In IP’s US mill system, almost 75 percent of generated energy is from renewable biomass and biofuels. Over 70 percent of the energy used at the company’s paper mills comes from trees (biomass and pulping liquors), and only 30 percent comes from fossil fuels (coal, oil and natural gas).
Increasing renewable energy use and energy efficiency at its facilities
IP invested $36 million at its Kwidzyn Mill in Poland last year to increase the site’s electricity generation from 40 percent to almost 90 percent. The company recently invested in a facility at its Svetogorsk Mill in Russia to increase energy efficiency from 33 percent to 50 percent
Last year, almost 70 percent of its facilities globally were powered with renewable biomass. IP invested $45 million in energy efficiency and biomass projects just last year.
Since 2007, IP reduced its total global energy use by three percent and the use of non-renewable energy by 9.5 percent per metric ton of product. It also reduced its fossil fuel direct GHG emissions from stationary combustion sources by 29 percent since 2007.
IP’s use of recovered fiber and protecting forestland
The company recovers six million tons of fiber a year, about 12 percent of total U.S. fiber collection, making it the fourth largest processor of recovered fiber and the largest consumer of recovered fiber in the U.S.
The report boasts that IP protected about 1.5 million acres of U.S. forestland the past decade through “donations, land sales and conservation easements to state and federal agencies and environmental groups.” The company worked with The Conservation Fund, The Nature Conservancy and IP to protect 218,000 acres of forestland in 10 states “in the largest private land conservation sale in the history of the U.S. south.”
All is not so rosy for IP’s sustainability efforts
Although IP says it has a “preference for certified wood,” data it includes in the report does not back up that claim. Globally, only 30 percent of the fiber it obtained is certified, and 70 percent is “controlled wood.” In the U.S., the percentage of certified fiber is 24 percent, and 76 is from “controlled wood.” In Europe, Middle East, and Africa 43 percent is certified fiber, and 57. In Brazil, 60 percent is certified fiber, and only 40 percent is controlled wood.

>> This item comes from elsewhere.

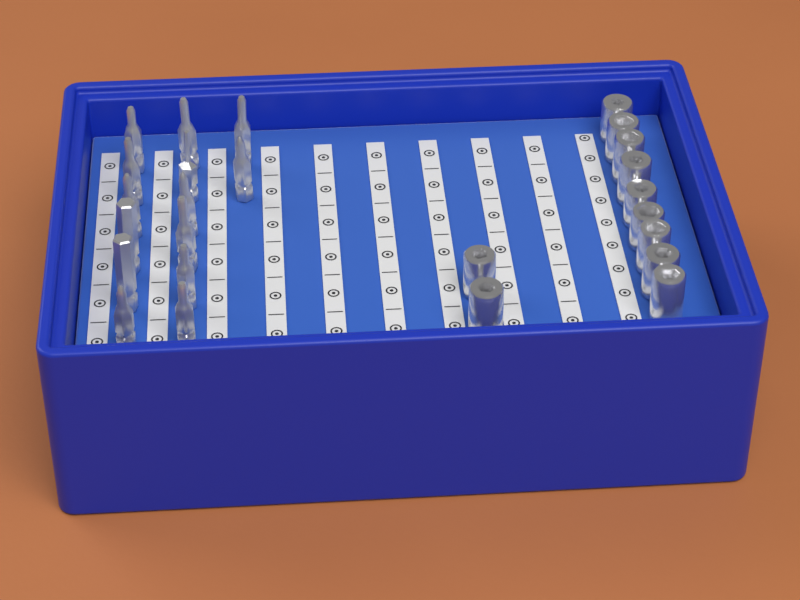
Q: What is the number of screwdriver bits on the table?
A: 14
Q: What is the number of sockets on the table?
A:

Since 2006, the solid waste sent to landfill actually increased by two percent per metric ton of production. The report says the increase “resulted from fewer outlets for the beneficial reuse of ash in cement due to the global downturn in the construction industry and the purchase of Weyerhaeuser’s recycling infrastructure, which generated an increased amount of recycling-related reject materials.”